Paper bush is also used in folk medicine remedies from indoor medicinal herb gardens. The bark and roots are said to act as an anti-inflammatory and have analgesic properties as well. Sliced root and flower buds are used to treat eye diseases.
However, the flowers of the paper bush have given it a wider appeal. Producing clusters of highly fragrant yellow flowers in late winter through early spring, it has become sought after for shade gardens in temperate climates.
Edgeworthia chrysantha is the botanical name for this bush. The genus Edgeworthia was named in honor of Michael Pakenham Edgeworth, an Irish botanist who spent most of his life working in India. The species name was derived from the Greek words chrusos and anthos, which mean golden and flower respectively.
Common names for this species include Chinese paper bush, oriental paper bush, yellow Daphne, or simply paper bush. The Japanese refer to it as mitsumata bush, a reference to the interesting triple branching pattern seen in this species.
Preferred USDA Hardiness Zones
Recommended for USDA zones 8a to 10b, this species can be grown as far north as USDA zone 7 if planted in a sheltered location and given sufficient winter protection.
Size and Shape
Assuming a pleasing umbrella shape, the well-branched paper bush grows up to six feet in height and spreads as wide as it is tall.
Paperbush does well in partial shade to full sun, but for optimal flowering, more sun is recommended. Because the flowers are susceptible to frost damage, a south or west-facing wall is an ideal planting location.
Stems of the paperbush are a cinnamon colored red-brown and grow fine hairs near the tips. It is said that the stems are so pliable that they can be tied in a knot without breaking.
The leaves are oval and narrow in shape, growing from three to nearly six inches long. Growing in clusters at the branch tips these leaves are dark green to blue-green on the upper surfaces and gray-green on the underside. In mid-December the leaves drop without changing color, revealing large silvery-white flower buds.
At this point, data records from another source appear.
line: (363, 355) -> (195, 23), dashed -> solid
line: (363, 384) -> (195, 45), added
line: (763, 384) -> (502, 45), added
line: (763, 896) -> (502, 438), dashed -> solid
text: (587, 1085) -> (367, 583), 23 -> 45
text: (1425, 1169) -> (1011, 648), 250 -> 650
The flower buds open to display clusters of fragrant tubular blossoms from February through early April. The flowers are pale to deep yellow and have a sweet fragrance that has been described as clove-like. The fruit is produced in the form of a dry drupe that is red-purple in color.
Paperbush is often used as a winter focal plant, due to the flowers that blossom beginning in February. They are popular for woodland gardens, border plantings or even mass plantings. They may also be planted in containers for patios and locations where the fragrance of the blossoms can be enjoyed.
Paperbush thrives in moist, acidic soil that is well-drained and rich in organic matter. Water regularly during summer and fall to ensure the soil remains consistently moist. Avoid moving the bush once it is planted, as it is touchy until well established. During the first winter, it is advisable to provide protection from the cold.
Although it can be grown from seed, germination can take as much as a year. Another option is to propagate by dividing the parent plant in mid to late winter.
Maintenance and Pruning
Paperbush requires little to no pruning. The bush will produce suckers, which should be divided out from the soil. If pruning is required to maintain the desired size and shape, it should be done after blooming is completed.
Pests and Diseases
This plant is disease and pest resistant, and relatively heat tolerant as long as it is watered regularly.